DC Transformer? Forward converter? Isolation amp? You decide!

-March 10, 2017

Sometimes, a Design Ideas submission doesn’t quite fit with the theme of that EDN section, yet still promises interest for our readers (you). Such is the case with a DC Transformer design that reader Newton Ball recently sent in. The title certainly is catchy.

Newton and I engaged in a bit of friendly debate over the circuit. It looked to me like the core of a forward converter (for you power engineers), or of an isolation amp (for you analog engineers), with explicitly driven synchronous rectification – nothing really new – just a totally generalized implementation or exposition of the circuit.

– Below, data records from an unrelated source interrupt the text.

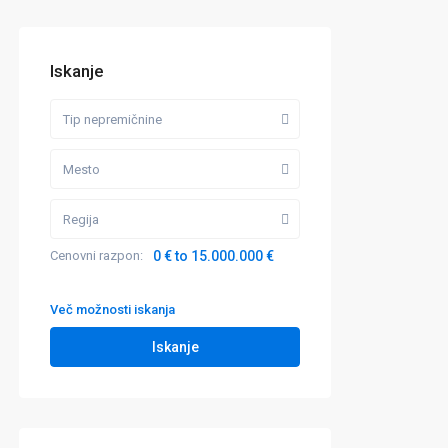
Iskanje
Tip nepremičnine
Mesto
Regija
Cenovni razpon:
0 € to 15.000.000 €
Več možnosti iskanja
Iskanje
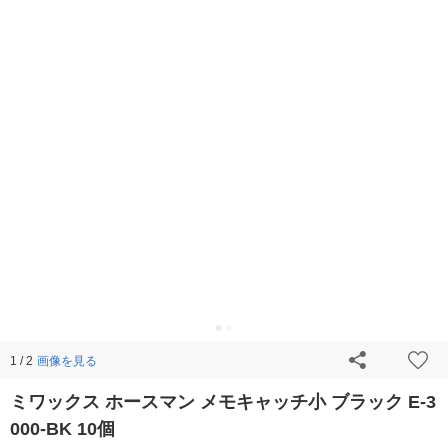
画像を見る
1 / 2
ミワックス ホースマン メモキャッチ小 ブラック E-3
000-BK 10個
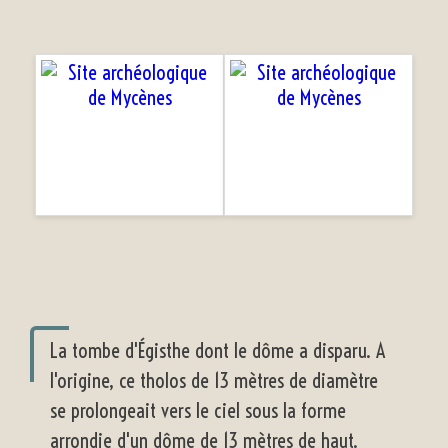
La tombe d'Égisthe dont le dôme a disparu. A
l'origine, ce tholos de 13 mètres de diamètre
se prolongeait vers le ciel sous la forme
arrondie d'un dôme de 13 mètres de haut.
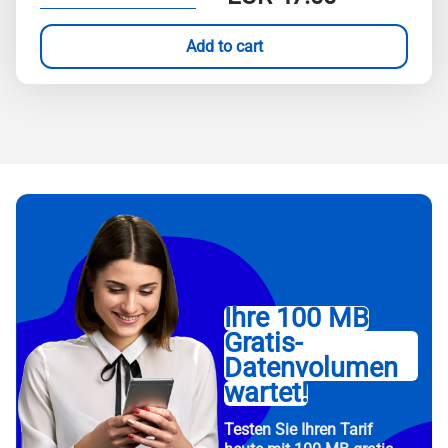
Add to cart
Ihre 100 MB
Gratis-
Datenvolumen
wartet!
Testen Sie Ihren Tarif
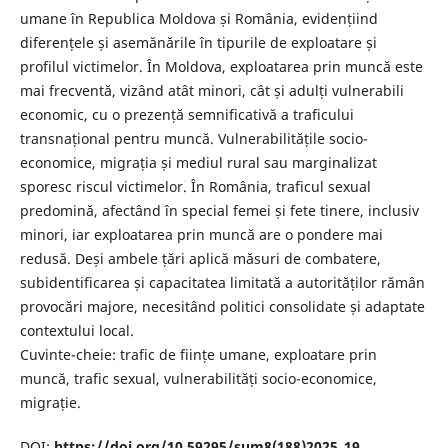
umane în Republica Moldova și România, evidențiind
diferențele și asemănările în tipurile de exploatare și
profilul victimelor. În Moldova, exploatarea prin muncă este
mai frecventă, vizând atât minori, cât și adulți vulnerabili
economic, cu o prezență semnificativă a traficului
transnațional pentru muncă. Vulnerabilitățile socio-
economice, migrația și mediul rural sau marginalizat
sporesc riscul victimelor. În România, traficul sexual
predomină, afectând în special femei și fete tinere, inclusiv
minori, iar exploatarea prin muncă are o pondere mai
redusă. Deși ambele țări aplică măsuri de combatere,
subidentificarea și capacitatea limitată a autorităților rămân
provocări majore, necesitând politici consolidate și adaptate
contextului local.
Cuvinte-cheie: trafic de ființe umane, exploatare prin
muncă, trafic sexual, vulnerabilități socio-economice,
migrație.
DOI:
https://doi.org/10.59295/sum8(188)2025_19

Newton countered that any capacitance on the primary would be greatly multiplied by the turns ratio (he envisions use in, say, a single-stage 48V-to-1V telecoms converter), reflecting and effectively improving the capacitor characteristics viewed from the secondary, and taking advantage of CV vs. CV2 (volume vs. energy) proportionalities.

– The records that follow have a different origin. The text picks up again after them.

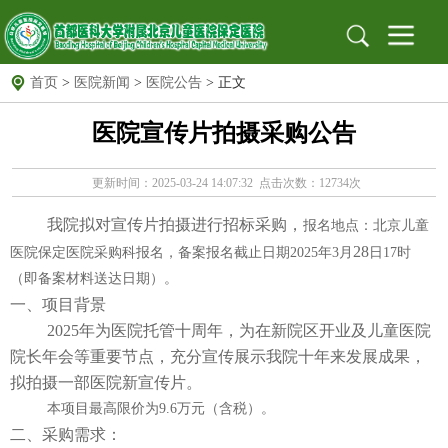
首页
>
医院新闻
>
医院公告
> 正文
首页
医院宣传片拍摄采购公告
医院概况
医院简介
组织架构
医院文化
医院新闻
新闻动态
医院公告
更新时间：2025-03-24 14:07:32 点击次数：12734次
就医指南
出诊信息
地址位置
我院拟对宣传片拍摄进行招标采购，
报名地点：北京儿童
保定专家
北京专家
远程门诊
28
医院保定医院采购科报名，备案报名截止日期
2025年3月
日
17时
党建园地
党建文化园地
工作动态
支部园地
（即备案材料送达日期）。
一、项目背景
信息公开
招标采购
公示栏
安全生产
2025年为医院托管十周年，为在新院区开业及儿童医院
院长年会等重要节点，充分宣传展示我院十年来发展成果，
科研教育
科教动态
规培园地
拟拍摄一部医院新宣传片。
药物临床试验机构
本项目最高限价为
9.6万元（含税）。
药物临床试验机构
药物临床试验伦理委员会
二、采购需求：
图书馆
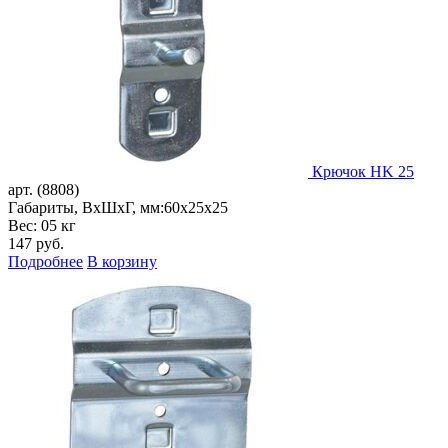
Крючок HK 25
арт. (8808)
Габариты, ВxШxГ, мм:
60x25x25
Вес: 05 кг
147
руб.
Подробнее
В корзину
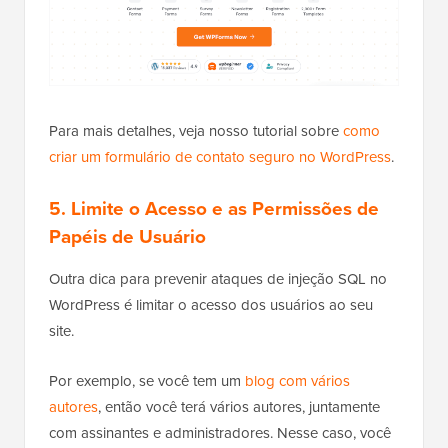
Para mais detalhes, veja nosso tutorial sobre
como
criar um formulário de contato seguro no WordPress
.
5. Limite o Acesso e as Permissões de
Papéis de Usuário
Outra dica para prevenir ataques de injeção SQL no
WordPress é limitar o acesso dos usuários ao seu
site.
Por exemplo, se você tem um
blog com vários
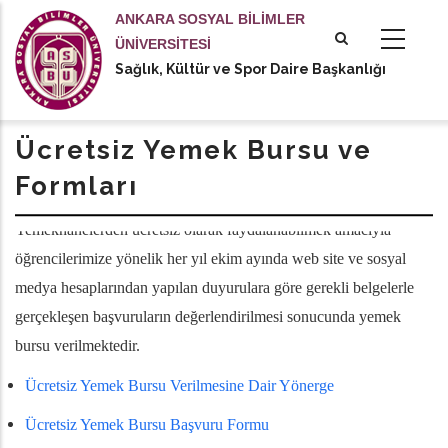
Ana
ANKARA SOSYAL BİLİMLER
içeriğe
ÜNİVERSİTESİ
atla
Sağlık, Kültür ve Spor Daire Başkanlığı
tional actions
Ücretsiz Yemek Bursu ve
Formları
Yemekhanelerden ücretsiz olarak faydalanabilmek amacıyla
öğrencilerimize yönelik her yıl ekim ayında web site ve sosyal
medya hesaplarından yapılan duyurulara göre gerekli belgelerle
gerçekleşen başvuruların değerlendirilmesi sonucunda yemek
bursu verilmektedir.
Ücretsiz Yemek Bursu Verilmesine Dair Yönerge
Ücretsiz Yemek Bursu Başvuru Formu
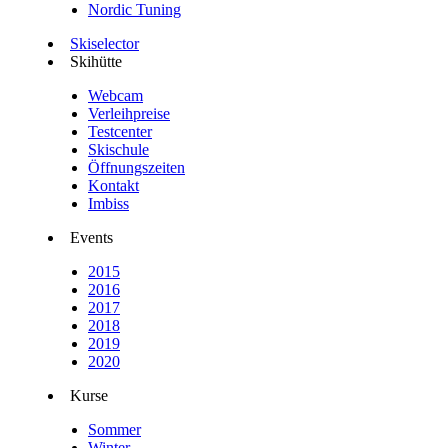
Nordic Tuning
Skiselector
Skihütte
Webcam
Verleihpreise
Testcenter
Skischule
Öffnungszeiten
Kontakt
Imbiss
Events
2015
2016
2017
2018
2019
2020
Kurse
Sommer
Winter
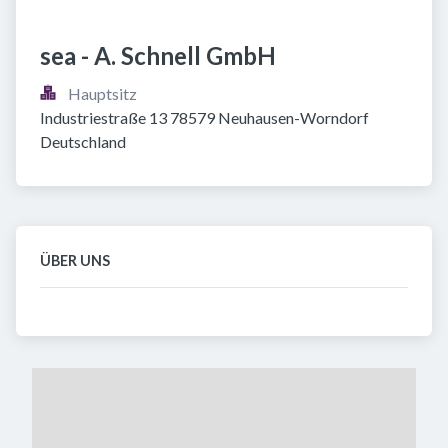
sea - A. Schnell GmbH
Hauptsitz
Industriestraße 13 78579 Neuhausen-Worndorf 
Deutschland
ÜBER UNS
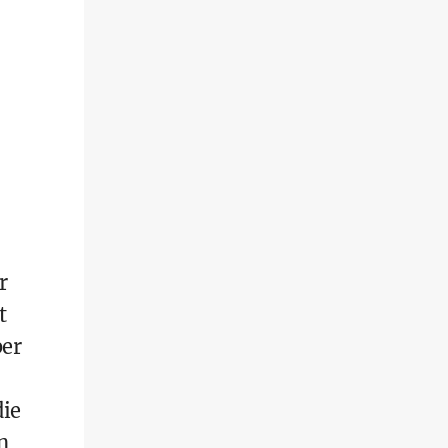
r
t
ber
die
n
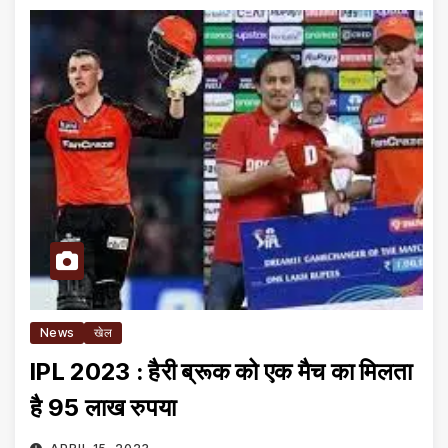
News
खेल
IPL 2023 : हैरी ब्रूक को एक मैच का मिलता
है 95 लाख रुपया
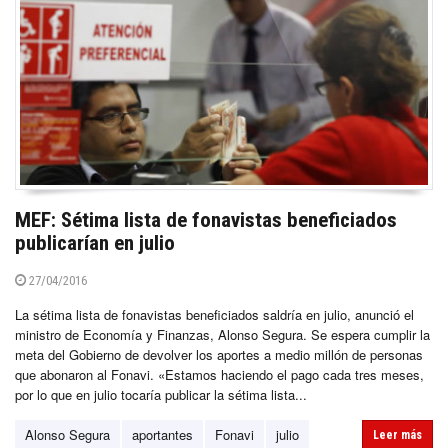
MEF: Sétima lista de fonavistas beneficiados
publicarían en julio
27/04/2016
La sétima lista de fonavistas beneficiados saldría en julio, anunció el
ministro de Economía y Finanzas, Alonso Segura. Se espera cumplir la
meta del Gobierno de devolver los aportes a medio millón de personas
que abonaron al Fonavi. «Estamos haciendo el pago cada tres meses,
por lo que en julio tocaría publicar la sétima lista...
Alonso Segura
aportantes
Fonavi
julio
Leer más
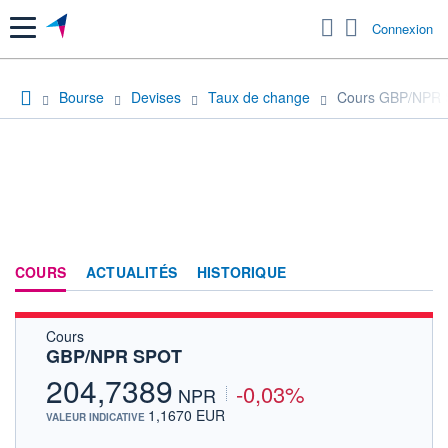
Menu
Connexion
Bourse
Devises
Taux de change
Cours GBP/NPR
COURS
ACTUALITÉS
HISTORIQUE
Cours
GBP/NPR SPOT
204,7389
-0,03%
NPR
1,1670 EUR
VALEUR INDICATIVE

Figure 1  Once you get past all the lines, it’s an H-bridge on the primary, and another on the secondary (which are reversible like a “real” transformer), switched by eight floating gate drives.

 

He’s done some basic testing: The circuit above was constructed, using toroidal cores for the drive and main transformers. In operation, it successfully passed substantial power in both directions.

I of course browsed the interwebs in research mode, looking at, among other things, synchronous rectifiers.

Newton continues:

Transformers, AC or “DC”, provide a continuous, nearly instantaneous, link between ports, and are completely reversible. This continuous linkage, or referral, or reflection, works for voltage, or for current, in proportion to turns ratio. Near instantaneous reflection of impedance is by the square of turns ratio.

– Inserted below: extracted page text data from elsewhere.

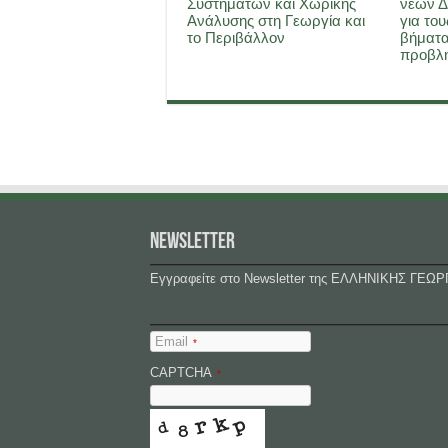
Συστημάτων και Χωρικής
νέων Δ
Ανάλυσης στη Γεωργία και
για του
το Περιβάλλον
βήματα
προβλη
NEWSLETTER
Εγγραφείτε στο Newsletter της ΕΛΛΗΝΙΚΗΣ ΓΕΩΡ
Email
*
CAPTCHA
*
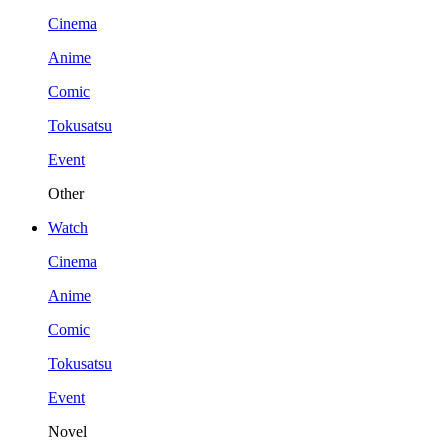
Cinema
Anime
Comic
Tokusatsu
Event
Other
Watch
Cinema
Anime
Comic
Tokusatsu
Event
Novel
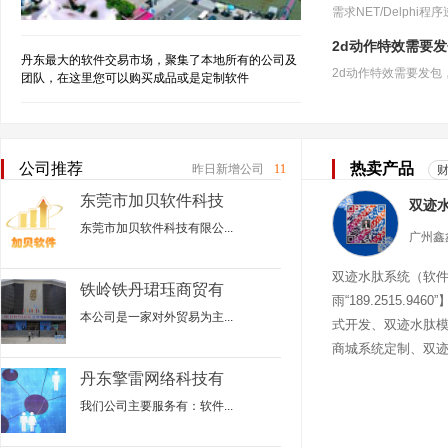
2d动作特效需要
丹东最大的软件交易市场，聚集了本地所有的公司及
团队，在这里您可以购买成品或是定制软件
公司推荐
热卖产品
昨日新增公司
11
东莞市加贝软件科技
有限公司
东莞市加贝软件科技有限公...
双迹水肽系统（软
铁岭铁丹珺珏商贸有
雨“189.2515.94
限公司
本公司是一家对外贸易为主...
式开发、双迹水肽
商城系统定制、双
迹水肽商城
丹东擎雷网络科技有
限公司(杭州擎雷数
我们公司主要服务有：软件...
字科技有限公司丹东
分公司）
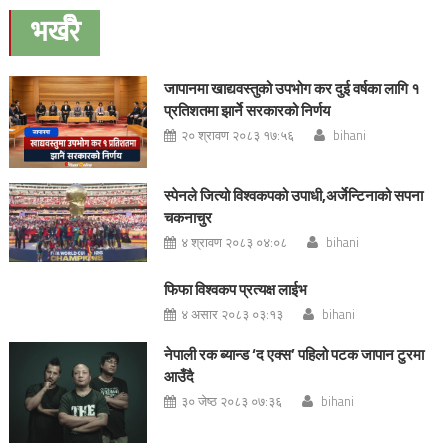
navigation
भर्खरै
जापानमा खाद्यवस्तुको उपभोग कर दुई वर्षका लागि १
प्रतिशतमा झार्ने सरकारको निर्णय
२० श्रावण २०८३ १७:५६
bihani
स्पेनले जित्यो विश्वकपको उपाधी,अर्जेन्टिनाको सपना
चकनाचुर
४ श्रावण २०८३ ०४:०८
bihani
फिफा विश्वकप प्रत्यक्ष लाईभ
४ असार २०८३ ०३:१३
bihani
नेपाली रक ब्यान्ड ‘द एक्स’ पहिलो पटक जापान टुरमा
आउँदै
३० जेष्ठ २०८३ ०७:३६
bihani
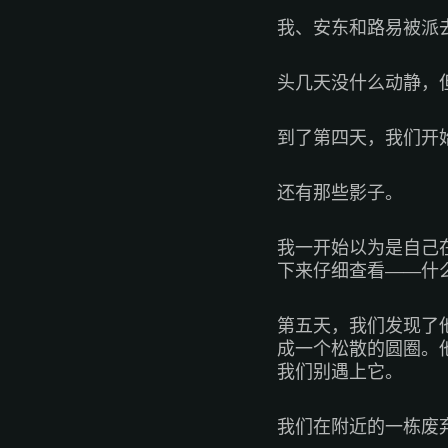
我、安东和路易被派
头几天没什么动静，
到了第四天，我们开
还有那些影子。
我一开始以为是自己
下来仔细查看——什
第五天，我们发现了
成一个松散的圆圈。
我们别遇上它。
我们在附近的一栋废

This quality is of importance in the original intended use, 48V to <1V conversion in data centers, inspired by an EDN article. It is difficult to get enough capacitance at the sub-1V level to support current surge demand. The DC transformer reflects every microfarad at the 48V supply input as ≥482 microfarads at the ≤1V level. This reflection is very quick, and independent of reversal (switching) rate.

So, do you think this generalization ad absurdum of a forward converter pulls back the curtain to reveal a hitherto unconsidered attribute of the architecture?

Or is it what I like to call a “Partly-baked Idea”? Interesting to ponder, but not of practical value. Not yet anyway.